Disappointment flickered across the half-elf’s face. With each dead end in her inquiries about the warrior, Ghleanna seemed to lose a little more of her spirit.

“Look, Volun,” Caalenfaire said. “I have captured them in my bowl once more. Or at least, their shadows—the Veiled Ones will be writ into the Song of Faerűn.”

“Nowwhat is he talking about?” Kestrel muttered. Her nerves were too frayed to withstand much more of this mysterious speech.

“The Song of Faerűn is the great tale of the world, sung by the Bard of Kara-Tur at the close of the millennium. Master, tell us more about the Song!”

“Listen, Volun, and be amazed.”

From the scrying bowl drifted the notes of a lute, soon joined by a feminine voice of such sweet perfection that Kestrel momentarily forgot her fear.

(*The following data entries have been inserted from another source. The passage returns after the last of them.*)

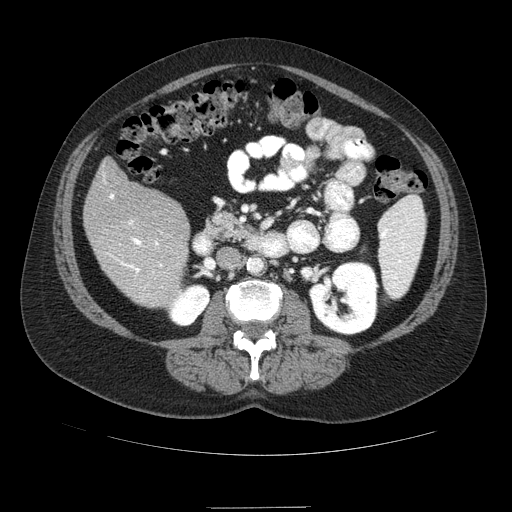
Contrast-enhanced abdominal CT (liver protocol), one axial slice; position 28 of 89 along the scan axis; 120 kVp; soft-tissue window (W 400 / L 40 HU); 2.5 mm slice thickness; 512 × 512 image matrix, field of view 400 × 400 mm. From the clinical record (not read from this slice): diagnosis: hepatocellular carcinoma (patient treated with transarterial chemoembolisation; whether this scan precedes or follows treatment is not stated here); TNM stage (as recorded): Stage-IIIB; Child-Pugh class: A; tumour nodularity: multinodular.
Annotated regions visible in this slice (semi-automatically segmented with operator editing):
- liver parenchyma outside the tumour (the mass and vessels are separate outlines, so this box may not span the whole liver): bounding box [x1, y1, x2, y2] px = [84, 158, 190, 306]
- portal vein: [107, 194, 162, 273]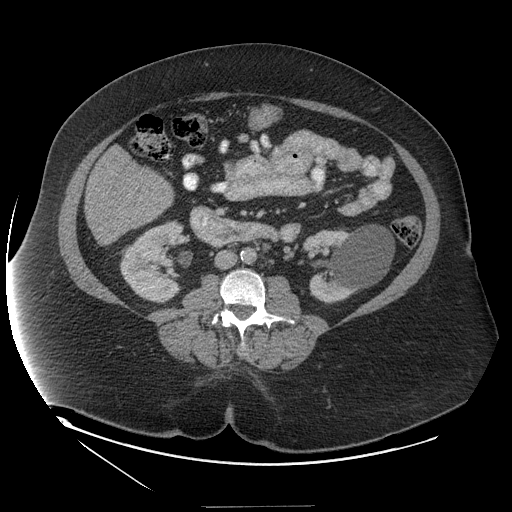
Contrast-enhanced abdominal CT (liver protocol), one axial slice; soft-tissue window (W 400 / L 40 HU); 512 × 512 image matrix, field of view 480 × 480 mm. Case-level facts recorded for this patient, not image findings: diagnosis: hepatocellular carcinoma (patient treated with transarterial chemoembolisation; whether this scan precedes or follows treatment is not stated here); TNM stage (as recorded): Stage-II; Child-Pugh class: A; tumour differentiation: well differentiated; tumour nodularity: multinodular.
Annotated regions visible in this slice (semi-automatic segmentation, software-assisted and operator-edited):
- liver parenchyma outside the tumour (the mass and vessels are separate outlines, so this box may not span the whole liver): bounding box [x1, y1, x2, y2] px = [84, 178, 172, 244]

In Cormanthor did mage Mordrayn

Speak spells of greed in Words of flame.

With poison troth she soon unmade

Proud treasure of the Silver Blade,

And by her side, Pelendralaar,

Their minds as one, come from afar;

Dark creatures drown the city bright,

The dragon’s kin, the elf of night.

The Pool! The Pool! It grows, and yet

One small band against it set.

The bard continued the song, but her voice faded from hearing. Kestrel felt her anxiety returning.

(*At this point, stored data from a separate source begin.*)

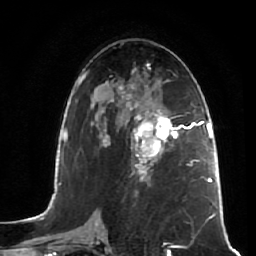
Breast MRI (dynamic contrast-enhanced), one axial slice. Slice 30 of 64 in the series (ordered by position). Cropped to one breast. Dynamic contrast-enhanced series, time point 2 of 7 at this slice position (early post-contrast). 1.5 T. TE 2.5 ms, TR 5.4 ms. 256 × 256 image matrix, field of view 170 × 170 mm. Female patient.
Annotated regions visible in this slice (semi-automatic segmentation, software-assisted and operator-edited):
- enhancing-tissue mask used for the functional tumour volume (all voxels passing the contrast-enhancement thresholds inside the analysis volume; usually the tumour): box from (x=134, y=109) to (x=181, y=173) px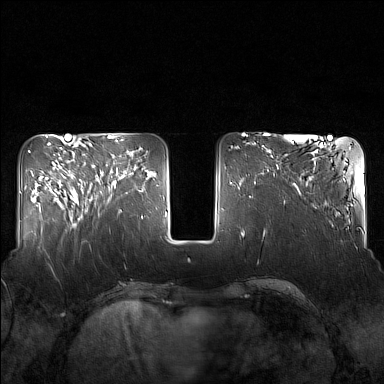
Breast MRI (dynamic contrast-enhanced), one axial slice; dynamic contrast-enhanced series, time point 2 of 7 at this slice position (early post-contrast); 1.5 T; TE 1.8 ms, TR 5 ms; 1 mm slice thickness; 384 × 384 image matrix, field of view 340 × 340 mm. Female patient.
Outlined on this slice (semi-automatically segmented with operator editing):
- enhancing-tissue mask used for the functional tumour volume (all voxels passing the contrast-enhancement thresholds inside the analysis volume; usually the tumour): bounding box <82,162,130,212> (left, top, right, bottom; pixels)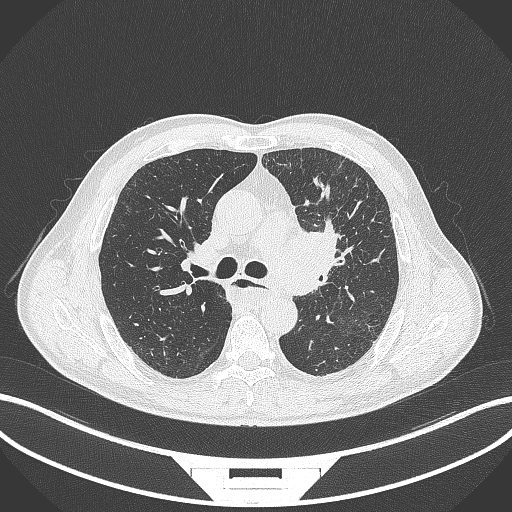
Chest CT, one axial slice; slice 242 of 411 in the series (ordered by position); lung window (W 1500 / L -600 HU); 512 × 512 image matrix, field of view 400 × 400 mm. Patient: male, 57 years. From the clinical record (not read from this slice): clinical TNM (as recorded): T2a N1 M0.
Structures marked on this image (bounding box drawn by a radiologist):
- lung tumour (recorded histology: squamous cell carcinoma): bounding box [x1, y1, x2, y2] px = [271, 221, 358, 299]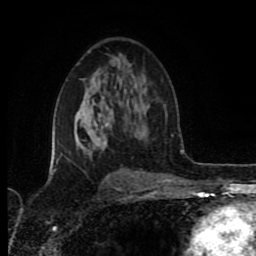
Breast MRI (dynamic contrast-enhanced), one axial slice. Position 51 of 80 along the scan axis. Cropped to one breast. Dynamic contrast-enhanced series, time point 2 of 8 at this slice position (early post-contrast). 1.5 T. TE 4.2 ms, TR 6.9 ms. 256 × 256 image matrix, field of view 160 × 160 mm. Female patient.
Annotated regions visible in this slice (semi-automatically segmented with operator editing):
- enhancing-tissue mask used for the functional tumour volume (all voxels passing the contrast-enhancement thresholds inside the analysis volume; usually the tumour): bounding box (x1, y1, x2, y2) in pixels: (51, 124, 110, 173)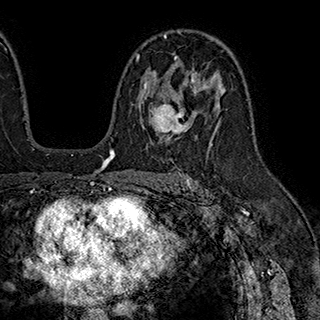
Breast MRI (dynamic contrast-enhanced), one axial slice. Cropped to one breast. Dynamic contrast-enhanced series, time point 2 of 7 at this slice position (early post-contrast). 1.5 T. TE 2.8 ms, TR 5.4 ms. 1 mm slice thickness. 320 × 320 image matrix, field of view 225 × 225 mm. Female patient.
Outlined on this slice (semi-automatically segmented with operator editing):
- enhancing-tissue mask used for the functional tumour volume (all voxels passing the contrast-enhancement thresholds inside the analysis volume; usually the tumour): bounding box (x1, y1, x2, y2) in pixels: (136, 54, 197, 133)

“This is not what we had foreseen, Master! It gives me hope.”

Durwyn stepped forward excitedly. “What happens next? How does the song end?”

Caalenfaire, apparently back in his scrying trance, did not answer. Durwyn looked at the skull hopefully. “Volun?”

“I will not tell you,” Volun replied. “No mortals should glimpse their future. It is never happy enough, or long enough. Look at my master. Would you become like him? Do not seek out the future—it will find you soon enough.”

“How do we return to the Path?” Corran asked.

“Return? You cannot. Do not even try.” The flickering in Volun’s eyes dimmed. “We will peer ahead as far as we can and give you such help as we are able, but if Master Caalenfaire could see you, perhaps others could also. People of power. Maybe it is better for you to walk alone in the dark—”

“Not quite alone,” Caalenfaire murmured. “There is a hand over them, Volun. Whose hand, I cannot determine.”

“Can you at least tell us something of the cult?” Ghleanna asked. “How can we succeed if we don’t know who we’re up against?”

The skull was silent, its eyes dark, empty sockets.